# [Directions]
Copy out the items below, swapping each "Friday" for "Fri" and changing nothing else.

<<<<

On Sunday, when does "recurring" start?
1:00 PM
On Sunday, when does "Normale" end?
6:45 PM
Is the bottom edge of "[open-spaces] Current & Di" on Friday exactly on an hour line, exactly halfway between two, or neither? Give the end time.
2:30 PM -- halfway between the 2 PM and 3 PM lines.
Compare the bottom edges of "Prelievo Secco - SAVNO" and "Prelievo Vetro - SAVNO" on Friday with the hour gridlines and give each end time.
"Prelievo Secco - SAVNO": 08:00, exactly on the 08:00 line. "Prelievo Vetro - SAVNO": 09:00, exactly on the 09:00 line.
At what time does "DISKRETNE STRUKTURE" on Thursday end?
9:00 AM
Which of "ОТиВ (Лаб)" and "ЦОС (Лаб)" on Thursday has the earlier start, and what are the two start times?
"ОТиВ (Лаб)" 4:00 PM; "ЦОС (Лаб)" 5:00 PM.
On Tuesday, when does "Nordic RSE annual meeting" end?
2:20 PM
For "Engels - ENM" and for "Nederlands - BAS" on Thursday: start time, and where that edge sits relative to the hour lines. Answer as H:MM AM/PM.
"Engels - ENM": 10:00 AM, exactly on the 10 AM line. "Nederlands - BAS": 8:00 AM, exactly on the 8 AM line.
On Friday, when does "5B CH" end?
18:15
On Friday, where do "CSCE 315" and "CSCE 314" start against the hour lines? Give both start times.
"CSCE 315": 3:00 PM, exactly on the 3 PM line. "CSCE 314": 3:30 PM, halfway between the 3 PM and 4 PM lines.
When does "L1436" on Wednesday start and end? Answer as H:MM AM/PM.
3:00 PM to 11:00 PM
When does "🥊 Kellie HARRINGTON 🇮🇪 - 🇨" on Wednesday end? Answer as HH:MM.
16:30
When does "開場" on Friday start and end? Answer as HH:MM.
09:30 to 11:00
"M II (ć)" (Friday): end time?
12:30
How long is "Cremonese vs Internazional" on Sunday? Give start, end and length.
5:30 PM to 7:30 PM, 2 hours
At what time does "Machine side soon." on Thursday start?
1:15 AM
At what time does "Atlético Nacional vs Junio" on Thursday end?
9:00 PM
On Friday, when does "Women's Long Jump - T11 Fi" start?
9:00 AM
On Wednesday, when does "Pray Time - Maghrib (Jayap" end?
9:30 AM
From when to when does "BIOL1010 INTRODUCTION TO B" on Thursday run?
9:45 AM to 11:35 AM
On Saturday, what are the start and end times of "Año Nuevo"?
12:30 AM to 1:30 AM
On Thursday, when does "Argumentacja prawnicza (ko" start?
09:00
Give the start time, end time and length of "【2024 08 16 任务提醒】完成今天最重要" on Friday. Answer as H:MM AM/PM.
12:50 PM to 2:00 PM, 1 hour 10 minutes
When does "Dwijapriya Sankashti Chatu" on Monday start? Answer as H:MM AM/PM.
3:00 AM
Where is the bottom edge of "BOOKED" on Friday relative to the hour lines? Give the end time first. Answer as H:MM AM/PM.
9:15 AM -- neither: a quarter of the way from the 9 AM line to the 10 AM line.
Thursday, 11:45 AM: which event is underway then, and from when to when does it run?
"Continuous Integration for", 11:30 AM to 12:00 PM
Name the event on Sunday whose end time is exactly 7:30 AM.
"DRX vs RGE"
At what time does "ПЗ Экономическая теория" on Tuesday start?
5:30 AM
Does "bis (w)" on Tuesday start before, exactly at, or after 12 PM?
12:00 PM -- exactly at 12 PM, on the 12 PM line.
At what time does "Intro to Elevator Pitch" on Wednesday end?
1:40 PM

>>>>

# [Answer for this exercise]
On Sunday, when does "recurring" start?
1:00 PM
On Sunday, when does "Normale" end?
6:45 PM
Is the bottom edge of "[open-spaces] Current & Di" on Fri exactly on an hour line, exactly halfway between two, or neither? Give the end time.
2:30 PM -- halfway between the 2 PM and 3 PM lines.
Compare the bottom edges of "Prelievo Secco - SAVNO" and "Prelievo Vetro - SAVNO" on Fri with the hour gridlines and give each end time.
"Prelievo Secco - SAVNO": 08:00, exactly on the 08:00 line. "Prelievo Vetro - SAVNO": 09:00, exactly on the 09:00 line.
At what time does "DISKRETNE STRUKTURE" on Thursday end?
9:00 AM
Which of "ОТиВ (Лаб)" and "ЦОС (Лаб)" on Thursday has the earlier start, and what are the two start times?
"ОТиВ (Лаб)" 4:00 PM; "ЦОС (Лаб)" 5:00 PM.
On Tuesday, when does "Nordic RSE annual meeting" end?
2:20 PM
For "Engels - ENM" and for "Nederlands - BAS" on Thursday: start time, and where that edge sits relative to the hour lines. Answer as H:MM AM/PM.
"Engels - ENM": 10:00 AM, exactly on the 10 AM line. "Nederlands - BAS": 8:00 AM, exactly on the 8 AM line.
On Fri, when does "5B CH" end?
18:15
On Fri, where do "CSCE 315" and "CSCE 314" start against the hour lines? Give both start times.
"CSCE 315": 3:00 PM, exactly on the 3 PM line. "CSCE 314": 3:30 PM, halfway between the 3 PM and 4 PM lines.
When does "L1436" on Wednesday start and end? Answer as H:MM AM/PM.
3:00 PM to 11:00 PM
When does "🥊 Kellie HARRINGTON 🇮🇪 - 🇨" on Wednesday end? Answer as HH:MM.
16:30
When does "開場" on Fri start and end? Answer as HH:MM.
09:30 to 11:00
"M II (ć)" (Fri): end time?
12:30
How long is "Cremonese vs Internazional" on Sunday? Give start, end and length.
5:30 PM to 7:30 PM, 2 hours
At what time does "Machine side soon." on Thursday start?
1:15 AM
At what time does "Atlético Nacional vs Junio" on Thursday end?
9:00 PM
On Fri, when does "Women's Long Jump - T11 Fi" start?
9:00 AM
On Wednesday, when does "Pray Time - Maghrib (Jayap" end?
9:30 AM
From when to when does "BIOL1010 INTRODUCTION TO B" on Thursday run?
9:45 AM to 11:35 AM
On Saturday, what are the start and end times of "Año Nuevo"?
12:30 AM to 1:30 AM
On Thursday, when does "Argumentacja prawnicza (ko" start?
09:00
Give the start time, end time and length of "【2024 08 16 任务提醒】完成今天最重要" on Fri. Answer as H:MM AM/PM.
12:50 PM to 2:00 PM, 1 hour 10 minutes
When does "Dwijapriya Sankashti Chatu" on Monday start? Answer as H:MM AM/PM.
3:00 AM
Where is the bottom edge of "BOOKED" on Fri relative to the hour lines? Give the end time first. Answer as H:MM AM/PM.
9:15 AM -- neither: a quarter of the way from the 9 AM line to the 10 AM line.
Thursday, 11:45 AM: which event is underway then, and from when to when does it run?
"Continuous Integration for", 11:30 AM to 12:00 PM
Name the event on Sunday whose end time is exactly 7:30 AM.
"DRX vs RGE"
At what time does "ПЗ Экономическая теория" on Tuesday start?
5:30 AM
Does "bis (w)" on Tuesday start before, exactly at, or after 12 PM?
12:00 PM -- exactly at 12 PM, on the 12 PM line.
At what time does "Intro to Elevator Pitch" on Wednesday end?
1:40 PM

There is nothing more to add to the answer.